Text block:
Inhibition of microRNA suppression of Dishevelled results in Wnt pathway-associated developmental defects in sea urchin.

Author information

1
Department of Biological Sciences, University of Delaware, Newark, DE 19716, USA.
2
Department of Ophthalmology, University of Pittsburgh School of Medicine, Pittsburgh, PA 15261, USA.
3
Department of Biology, University of Miami, Coral Gables, FL 33124, USA.
4
Department of Biological Sciences, University of Delaware, Newark, DE 19716, USA jsong@udel.edu.

Saved entries:
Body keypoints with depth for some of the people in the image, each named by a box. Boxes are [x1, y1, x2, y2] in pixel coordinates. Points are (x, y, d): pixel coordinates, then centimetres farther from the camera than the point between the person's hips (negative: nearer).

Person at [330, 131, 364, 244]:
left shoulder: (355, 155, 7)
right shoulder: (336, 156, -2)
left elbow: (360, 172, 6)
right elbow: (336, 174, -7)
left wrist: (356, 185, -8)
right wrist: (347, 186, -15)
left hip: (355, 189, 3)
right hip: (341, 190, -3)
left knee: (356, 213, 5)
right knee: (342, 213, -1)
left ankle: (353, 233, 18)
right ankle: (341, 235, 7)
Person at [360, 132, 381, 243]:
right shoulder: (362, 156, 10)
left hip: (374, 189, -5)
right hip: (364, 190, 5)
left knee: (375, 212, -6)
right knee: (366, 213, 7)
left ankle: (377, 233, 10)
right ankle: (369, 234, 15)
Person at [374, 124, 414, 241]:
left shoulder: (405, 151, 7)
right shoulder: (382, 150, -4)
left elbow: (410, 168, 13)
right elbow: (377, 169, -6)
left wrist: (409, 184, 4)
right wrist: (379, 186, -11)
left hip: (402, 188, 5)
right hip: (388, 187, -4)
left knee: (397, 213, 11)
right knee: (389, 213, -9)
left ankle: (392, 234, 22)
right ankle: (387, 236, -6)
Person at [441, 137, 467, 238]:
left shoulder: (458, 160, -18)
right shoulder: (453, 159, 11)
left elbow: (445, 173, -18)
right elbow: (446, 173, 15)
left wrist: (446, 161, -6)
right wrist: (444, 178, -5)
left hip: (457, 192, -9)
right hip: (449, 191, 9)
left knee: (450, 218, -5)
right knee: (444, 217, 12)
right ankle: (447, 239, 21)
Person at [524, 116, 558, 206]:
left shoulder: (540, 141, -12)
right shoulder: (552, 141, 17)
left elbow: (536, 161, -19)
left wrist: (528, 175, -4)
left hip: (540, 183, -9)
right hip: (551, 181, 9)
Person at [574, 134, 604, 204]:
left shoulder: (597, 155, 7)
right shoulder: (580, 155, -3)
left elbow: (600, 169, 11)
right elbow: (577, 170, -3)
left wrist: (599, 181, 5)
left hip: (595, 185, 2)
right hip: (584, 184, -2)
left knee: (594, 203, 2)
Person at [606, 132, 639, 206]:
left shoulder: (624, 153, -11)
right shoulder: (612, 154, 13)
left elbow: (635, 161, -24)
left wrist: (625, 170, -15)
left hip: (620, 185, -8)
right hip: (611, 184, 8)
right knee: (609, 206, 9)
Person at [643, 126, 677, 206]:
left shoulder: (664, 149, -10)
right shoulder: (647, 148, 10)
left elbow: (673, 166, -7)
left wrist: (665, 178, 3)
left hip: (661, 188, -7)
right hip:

Try it:
Answer these questions from the paper header.
1. In which organism does the title place the developmental defects?
2. Which university is listed for the Department of Ophthalmology?
3. What email address appears in the header?

Answer space:
1. Sea urchin.
2. The University of Pittsburgh School of Medicine.
3. jsong@udel.edu